Alias Anna: A True Story of Outwitting the Nazis is a romanticized look at how two Jewish girls lived when millions did not. Told in alternating voices, the Narrator, and “Anna” herself or, Zhanna Arshanskaya we learn how Zhanna and her sister Frina, were hiding in plain sight. They performed for the Nazi command, allies of the Nazi and eventually, for themselves. But no matter how much they feared being found out, betrayed by supposed friends, or their hatred of the Nazis, they always felt free when they played.
The odds of these two Ukrainian girls surviving not only an infamous death march that would see all but an extremely small amount executed was unheard of (it was not until 2006 when Greg Dawson and his wife Candy found his mothers’ and aunts names on a memorial did most realize people might have survived). But to also survive the duration of the war is astronomical. And this would have gone the way of so many others killed in slave camps, and gas chambers if a granddaughter had not asked her grandmother what it was like when she was the same age as she was (aged 13).
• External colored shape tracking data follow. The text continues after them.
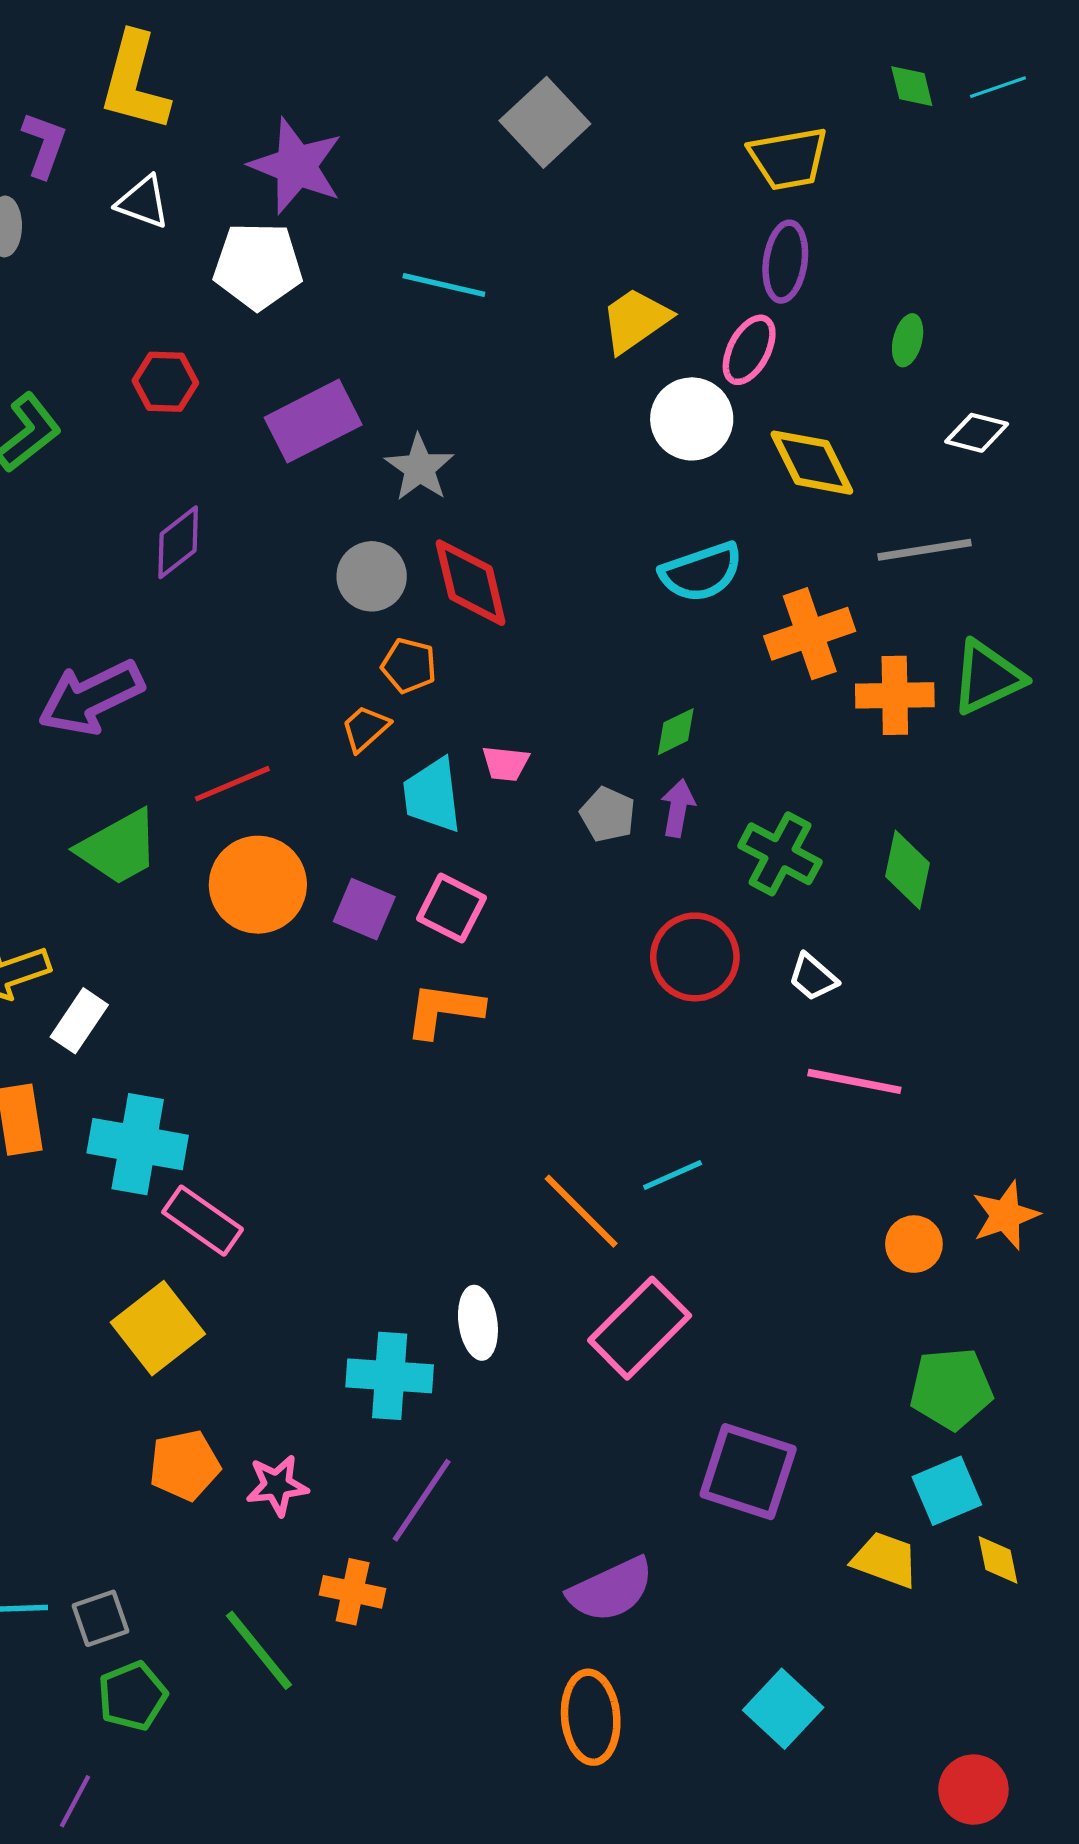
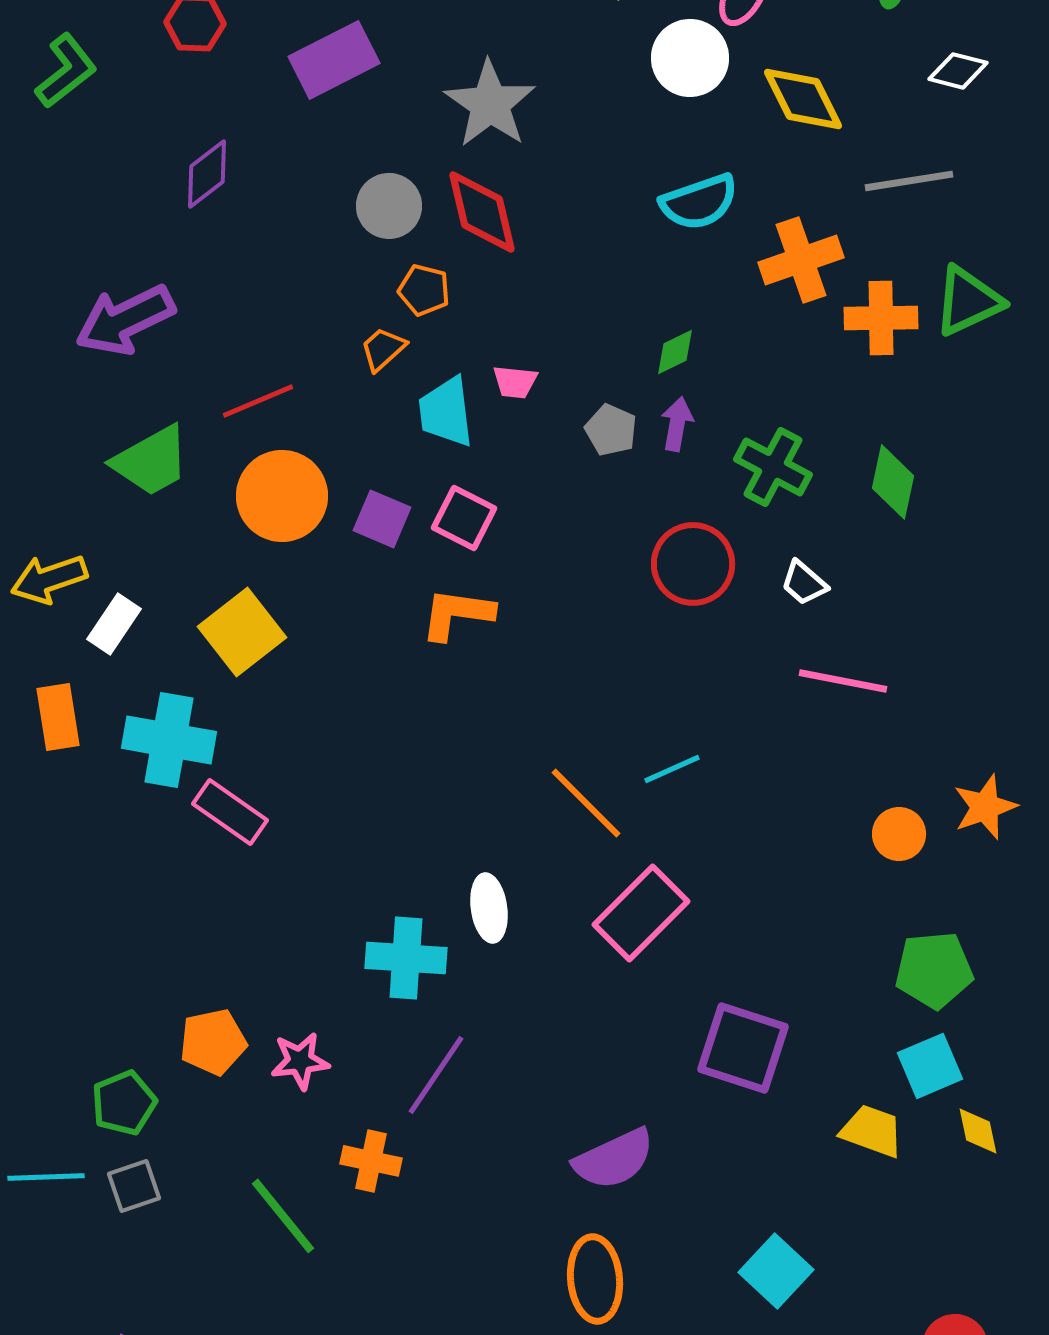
gray star: (419, 468) -> (490, 104), moved, size x1.4
yellow square: (158, 1328) -> (242, 632), moved
green pentagon: (132, 1696) -> (124, 1103), moved

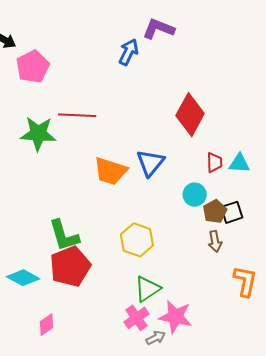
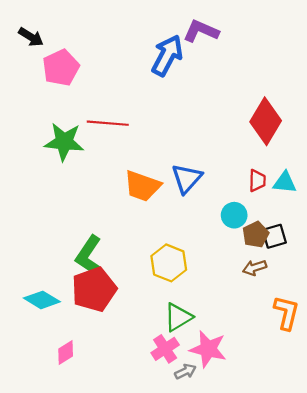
blue arrow: (129, 52) -> (167, 55), size x1.4
red diamond: (190, 115) -> (266, 121), moved
green L-shape: (64, 235) -> (88, 255), turned 48
brown arrow: (215, 241) -> (255, 268), turned 80

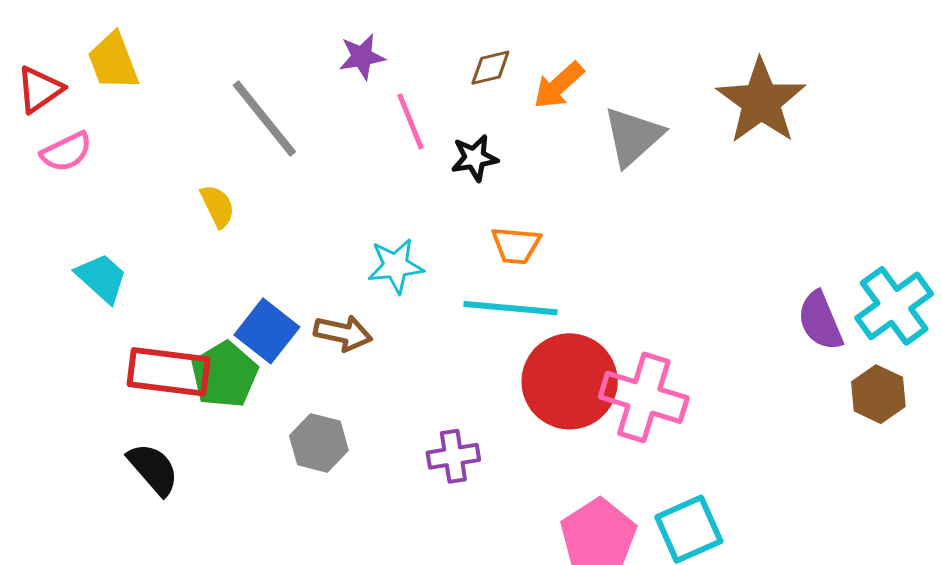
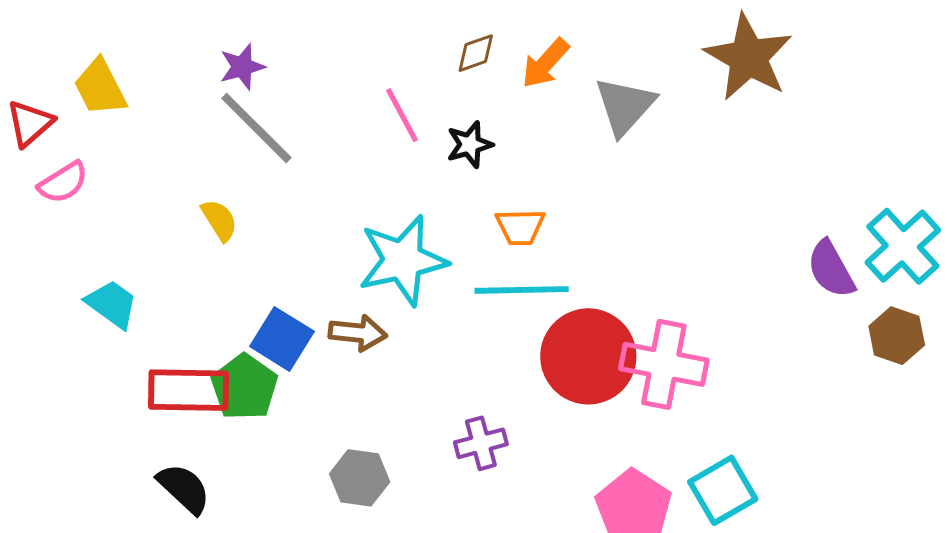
purple star: (362, 57) -> (242, 67), moved
cyan star: (396, 266) -> (403, 260), size x1.6
gray hexagon: (319, 443) -> (360, 478), moved

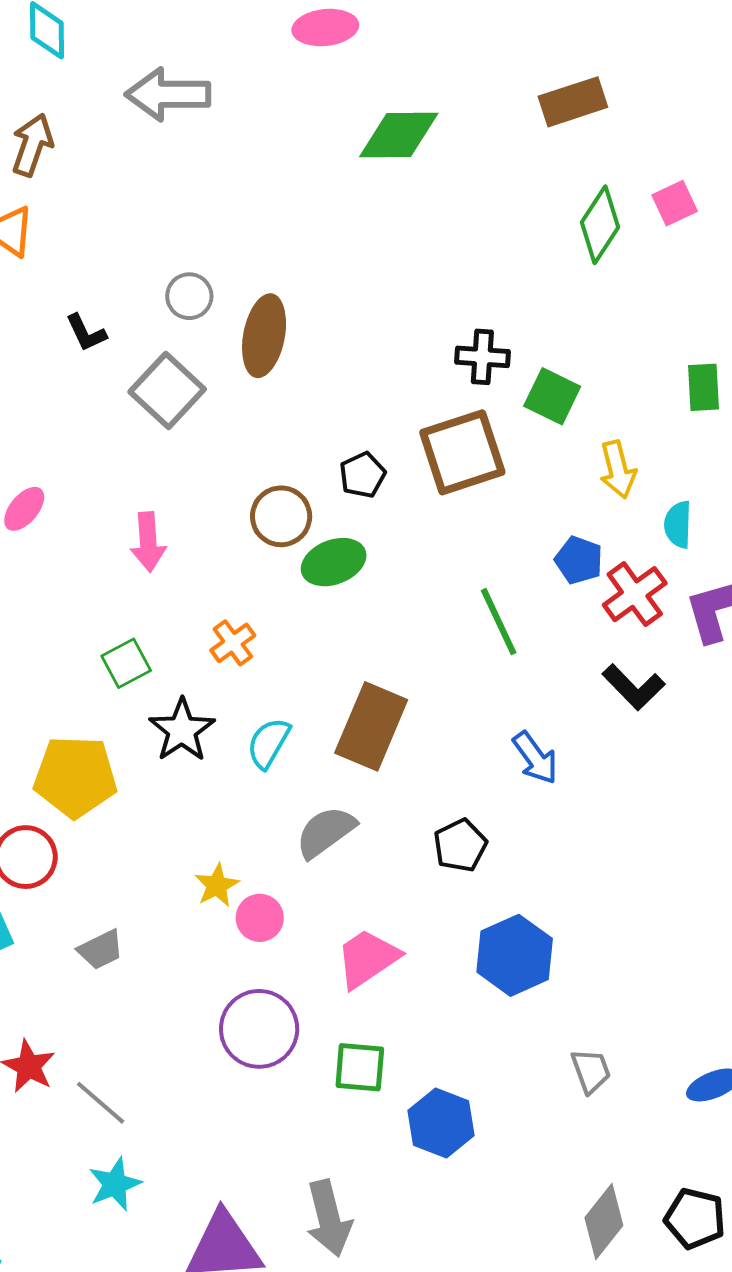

As, the memorial that would be erected had Zhanna and Fria’s names etched on it as those who died.
We know the story of hiding in attics, barns, behind walls, but this shows the other side of hiding. Susan Hood and Arshanskaya’s son, Greg Dawson, paint not just a good story in prose poetry, but a story of strength, determination, and finding a way to live.
Their extras include photographs that also miraculously survived, and other information of the people and time covered. Dawson also wrote, Hiding in the Spotlight which first brought attention to his mothers’ story.